Willian dan Fabregas, Motor Serangan Balik Chelsea

Agen Sbobet

Walaupun serangan City tidak semuanya membahayakan gawang, tetap saja Chelsea tertekan oleh pola permainan garis pertahanan tinggi yang City terapkan. Meski dapat beberapa kali melakukan serangan balik, tapi serangan balik itu pun tidak terlalu berbahaya.

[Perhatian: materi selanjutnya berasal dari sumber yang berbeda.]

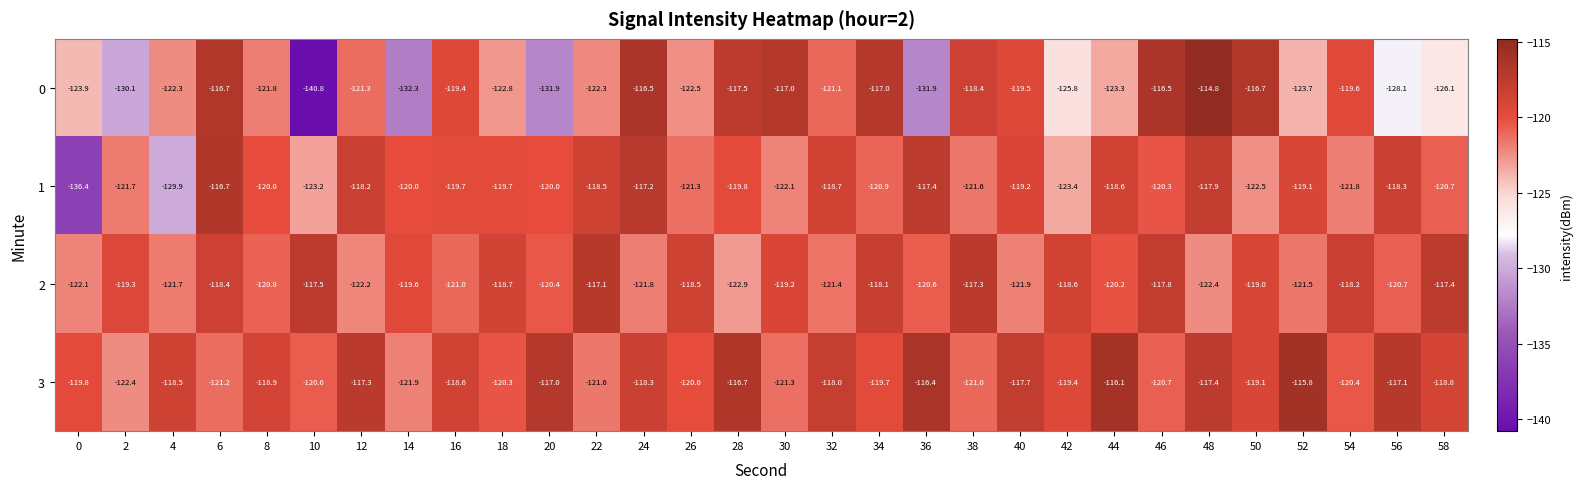

Rank the series by their average value, from highest to lowest.

3, 2, 1, 0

Malah beberapa di antaranya dapat dihentikan oleh Fernandinho ataupun Ilkay Guendogan di lini tengah.

Tertekannya The Blues oleh The Citizens ini bisa dilihat dari gol pertama yang tercipta. Kepanikan Gary Cahill dalam menghalau umpan silang dari Jesus Navas akhirnya berbuah gol bunuh diri yang ia ciptakan jelang akhir babak pertama.

Namun pada babak kedua, Chelsea mulai berbenah. Antonio Conte memasukkan Willian untuk menggantikan Pedro Rodriguez yang tidak terlalu kontributif pada babak pertama. Sejak Willian masuk serangan-serangan balik yang dilancarkan melalui sayap, yang berkolaborasi dengan wing-back, pun menjadi lebih tajam.

Hal ini didukung oleh pergerakan para wing-back City yang jarang turun kembali dan memberikan cover di lini pertahanan setelah membantu penyerangan. Ini terlihat dari proses gol kedua Willian yang dicetak pada menit ke-70. Saat itu ketika serangan City mampu dihentikan wing-back kiri City, Leroy Sane, telat untuk turun membantu pertahanan.

Hasilnya? Willian masuk ke daerah kosong di sisi kiri tersebut (memanfaatkan umpan Diego Costa), menggiring bola ke kotak penalti City, dan melakukan tembakan yang berbuah gol.

Selain sosok Willian, sosok lain yang berperan dalam kebangkitan Chelsea sekaligus menjadi poros serangan balik Chelsea adalah Cesc Fabregas. Pemain asal Spanyol ini akhirnya mendapatkan kembali posisi di starting line-up Chelsea dan ia menjawab kepercayaan Antonio Conte itu dengan penampilan yang memuaskan.

Diduetkan dengan N’Golo Kante di lini tengah, pemain yang pernah membela Barcelona ini berhasil mengemban peran sebagai deep-lying midfielder. Bukan hanya kerap terlibat dalam serangan (59 kali menyentuh bola, terbanyak kedua setelah Marcos Alonso), kemampuannya dalam memberikan umpan panjang menjadikan serangan balik The Blues begitu menakutkan.

Salah satu umpan panjang menawannya adalah yang ia berikan kepada Diego Costa pada menit ke-60, yang berbuah menjadi assist. Menerima bola di area permainan sendiri, ia langsung melepaskan umpan panjang kepada Costa yang dengan cerdik mengelabui Otamendi lalu melepaskan tembakan ke gawang yang tidak dapat ditahan oleh Bravo.

0 Comments

No Comments Yet!

You can be first to comment this post!